A mudança de Gabinete desta jornada no Chile procura um novo marco de governabilidade dentro da coalizão, com a entrada de ministros com ingerência nos partidos governistas. No Ministério de Defesa, Piñera instalou o presidente da RN, o deputado Mario Desbordes, que cumpriu um papel central para que a direita adotasse posições menos ortodoxas, mais populares e de maior sintonia com a população, mesmo que à custa da estabilidade do próprio Governo. Foi Desbordes, aliás, o dirigente que instalou o debate sobre o saque das contas previdenciárias, uma iniciativa apoiada por 8 de cada 10 cidadãos, mas que representou uma derrota profunda para o Executivo e para os ministros políticos, debilitados depois do fracasso no Congresso.

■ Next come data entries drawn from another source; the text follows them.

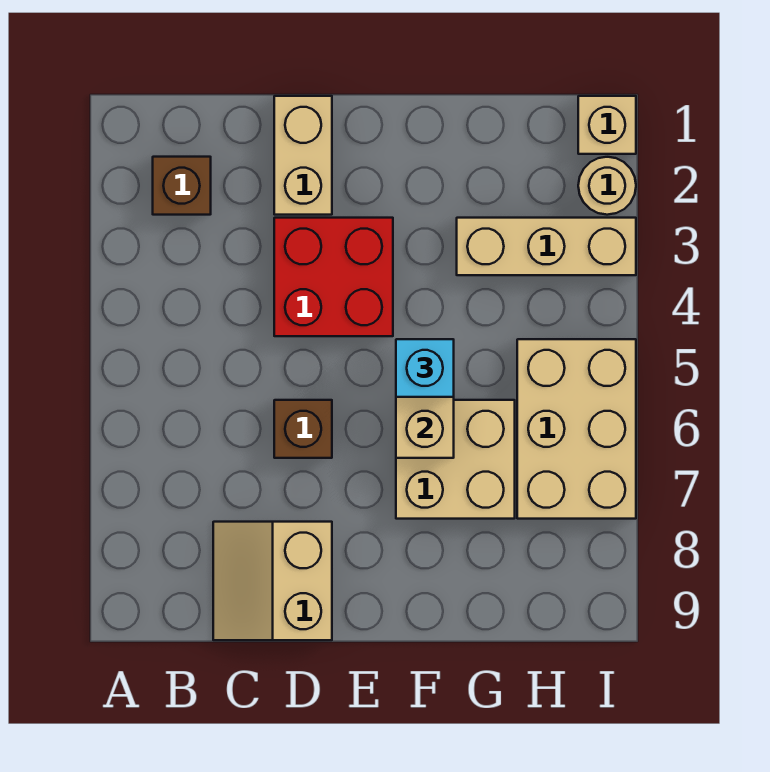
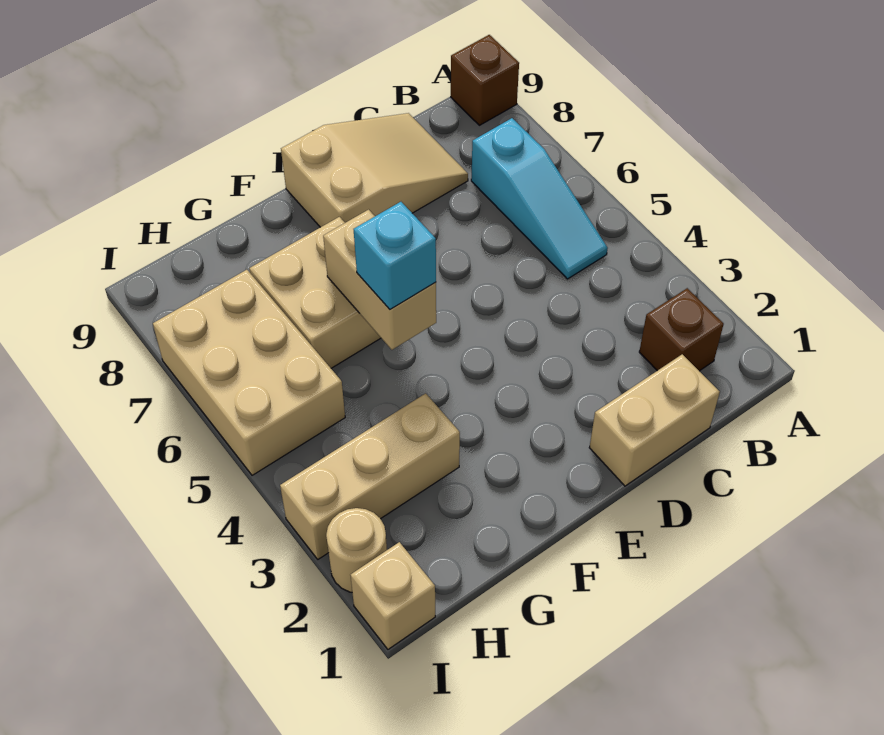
none -> cyan 1x3 slope [471,118,608,279]
tan 2x2 slope [213,522,332,640] -> tan 2x3 slope [281,113,468,227]
tan 1x2 brick [274,96,332,215] -> tan 1x2 brick turned to [589,354,720,486]
red 2x2 brick [274,218,393,336] -> none
brown 1x1 brick [274,400,332,458] -> brown 1x1 brick moved to [451,35,519,125]

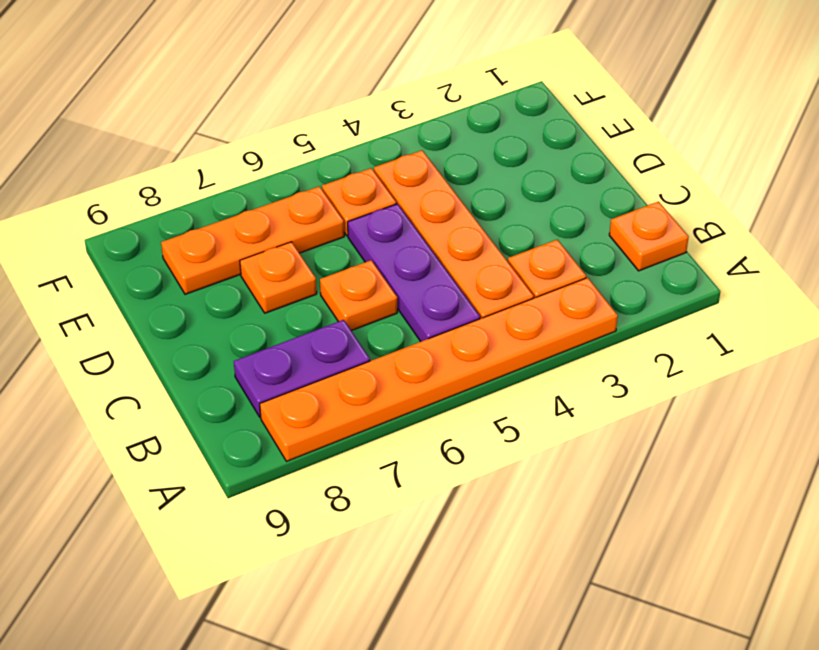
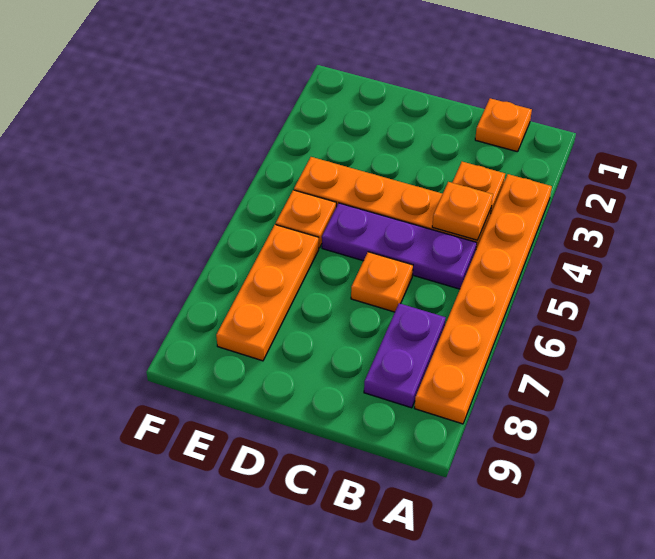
orange 1x1 plate [240,242,317,313] -> orange 1x1 plate moved to [432,182,493,240]

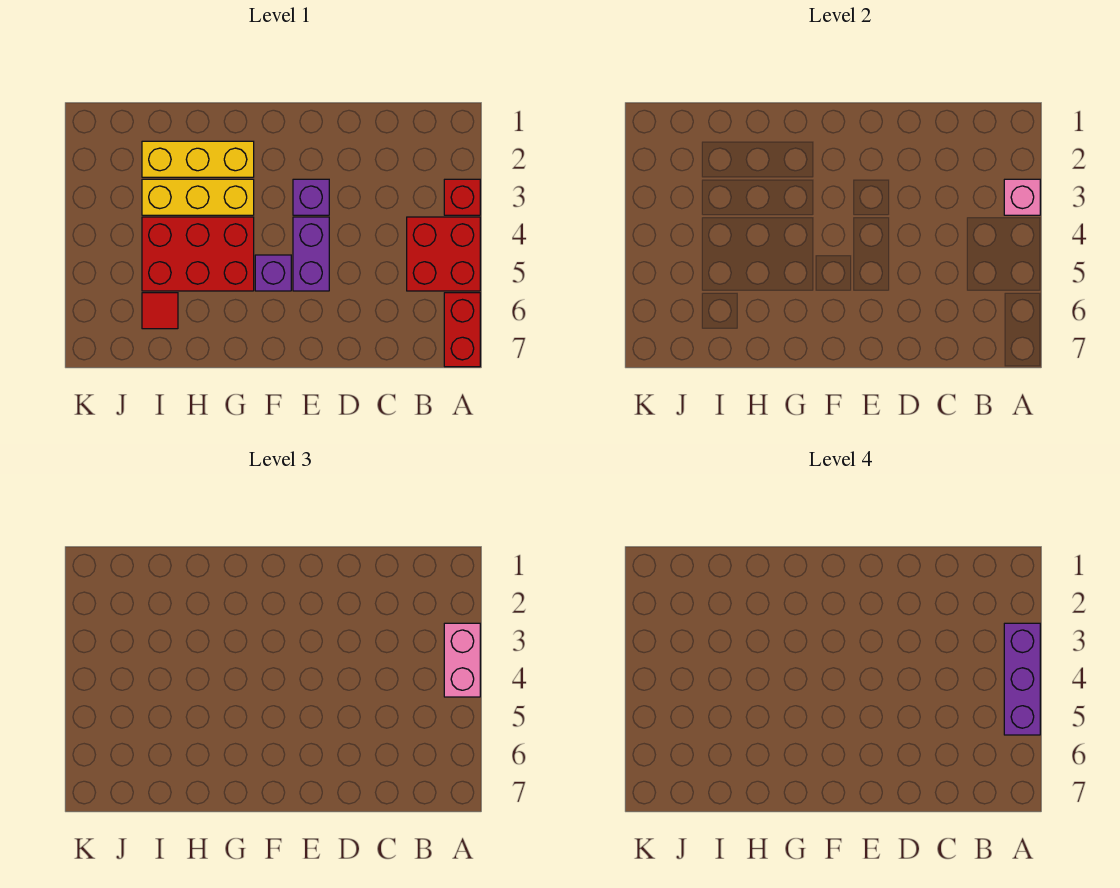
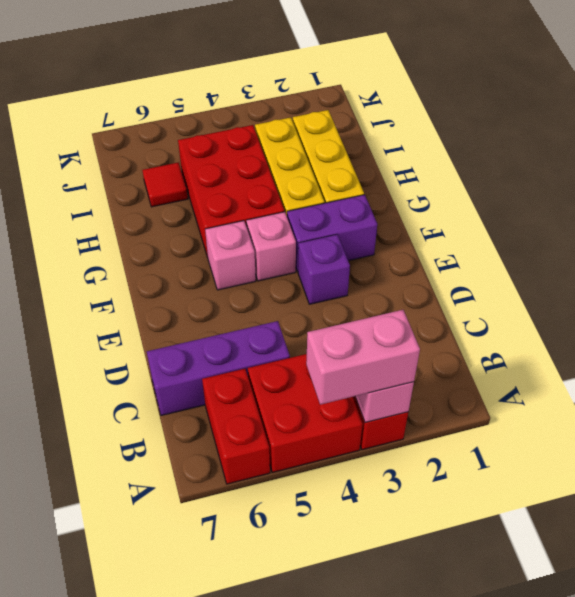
purple 1x3 brick [1004,623,1040,735] -> purple 1x3 brick moved to [147,321,290,416]
red 1x2 brick [444,293,480,367] -> red 1x2 brick turned to [202,369,270,484]
purple 1x2 brick [293,217,329,291] -> purple 1x2 brick moved to [287,195,377,271]
none -> pink 1x1 brick [246,212,296,281]
purple 1x1 brick [255,255,291,291] -> pink 1x1 brick [205,221,256,290]

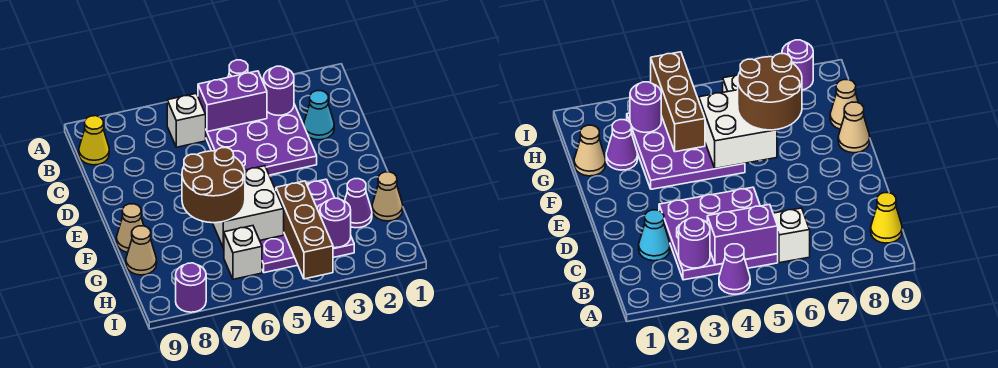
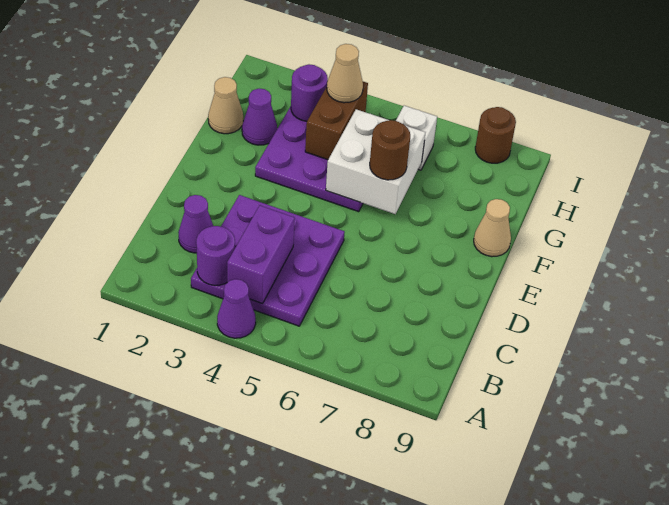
purple 1x2 brick [198,71,267,132] -> purple 1x2 brick turned to [227,205,295,304]
white 1x1 brick [167,94,206,147] -> none
yellow 1x1 cone [79,116,109,165] -> none
cyan 1x1 cone [304,91,334,140] -> purple 1x1 cone [178,195,213,253]
brown 2x2 round brick [182,148,245,223] -> brown 1x1 round brick [370,120,410,180]
brown 1x3 brick [276,181,333,279] -> brown 1x2 brick [305,82,368,160]
tan 1x1 cone [126,226,157,275] -> tan 1x1 cone moved to [327,44,363,103]
purple 1x1 round brick [176,263,206,312] -> brown 1x1 round brick [475,107,516,163]

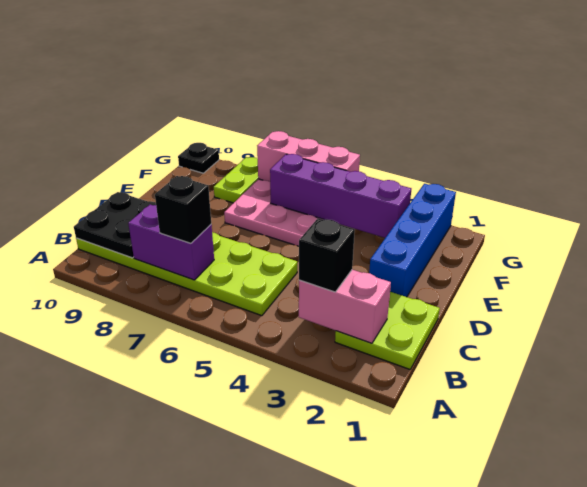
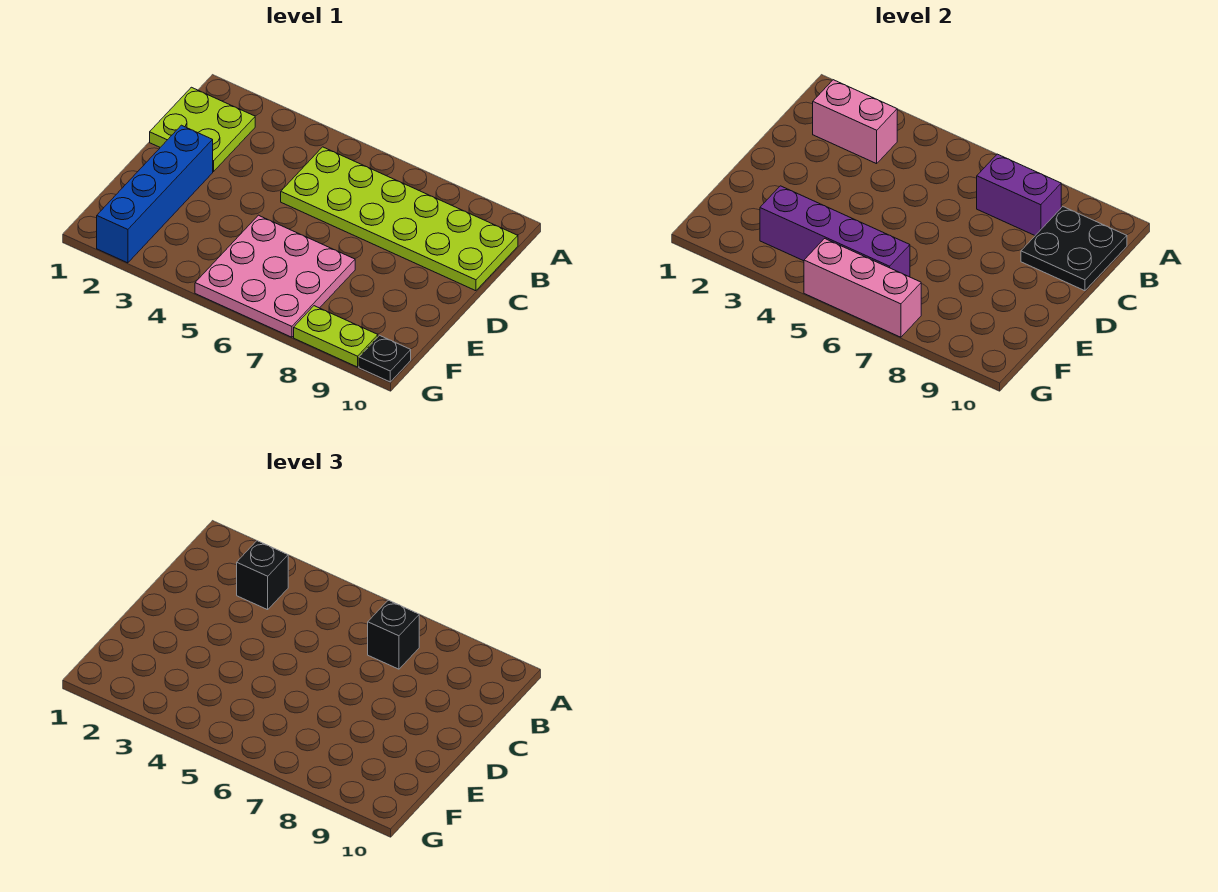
lime 1x2 plate [214,157,258,203] -> lime 1x2 plate turned to [294,306,378,367]

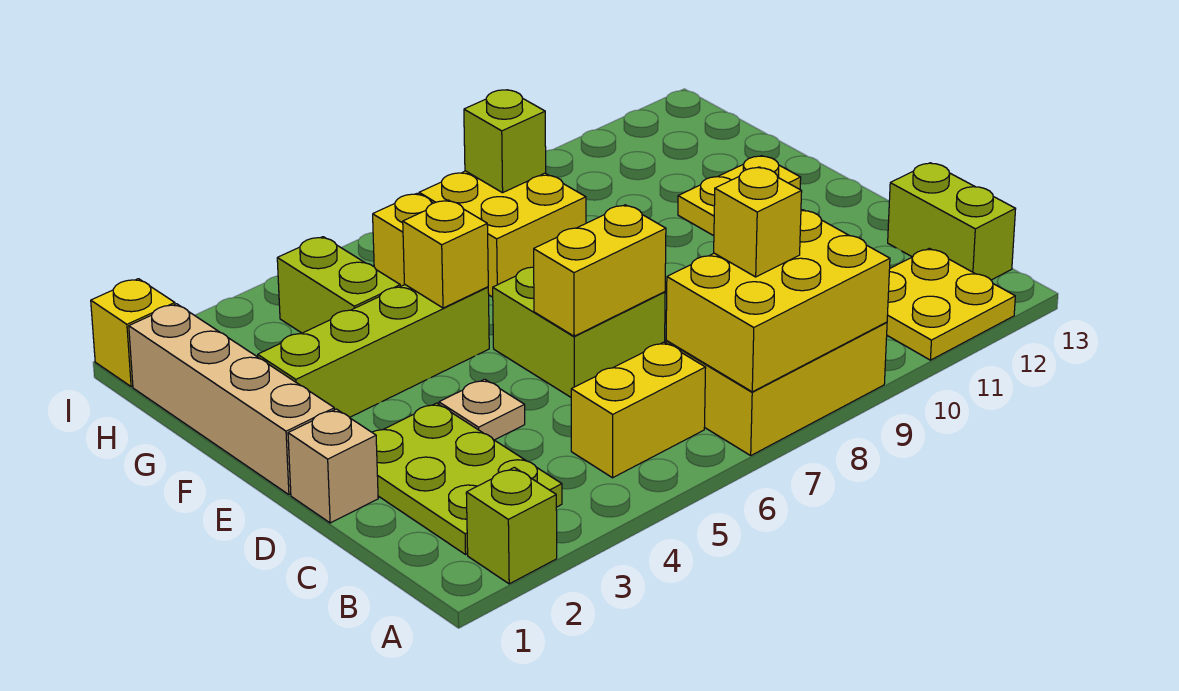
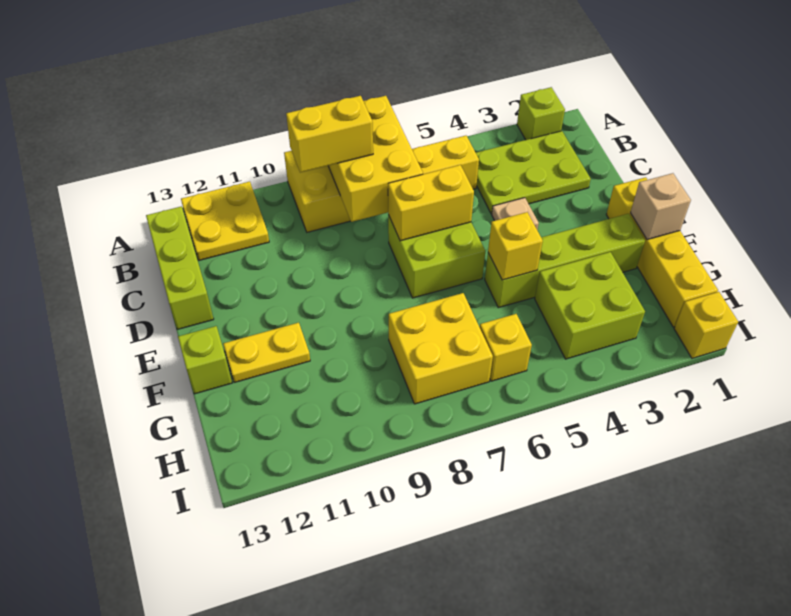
yellow 2x3 brick [666,210,890,392] -> yellow 2x3 brick turned to [329,96,423,222]
lime 2x3 plate [372,403,562,554] -> lime 2x3 plate turned to [476,131,591,214]
yellow 1x1 brick [714,167,802,277] -> yellow 1x2 brick [286,96,373,173]
lime 1x2 brick [888,163,1016,280] -> lime 1x3 brick [146,206,214,329]
tan 1x1 brick [288,409,378,523] -> tan 1x1 brick moved to [631,173,691,240]
tan 1x4 brick [129,304,335,495] -> yellow 1x4 brick [606,177,718,327]
lime 1x2 brick [277,237,400,333] -> lime 2x2 brick [535,252,645,359]
lime 1x1 brick [464,90,546,193] -> lime 1x1 brick moved to [178,326,232,394]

Dessa movimentação ficou de fora o ministro da Fazenda, Ignacio Briones, militante do partido de direita liberal Evópoli, que com a saída de Blumel da pasta do Interior ficou diminuída em sua representação do Gabinete. Briones assumiu o ministério em outubro, em meio às revoltas sociais.

A três dias de sua prestação de contas anual perante o Parlamento, na sexta-feira, resta ver se Piñera, com ministros fortes em sua equipe política, optará por assumir um papel menos protagonista. Nesta nova etapa, o Governo novamente terá à sua frente uma opinião pública ativa, que deteve as mobilizações repentinamente em março por causa da pandemia da covid-19.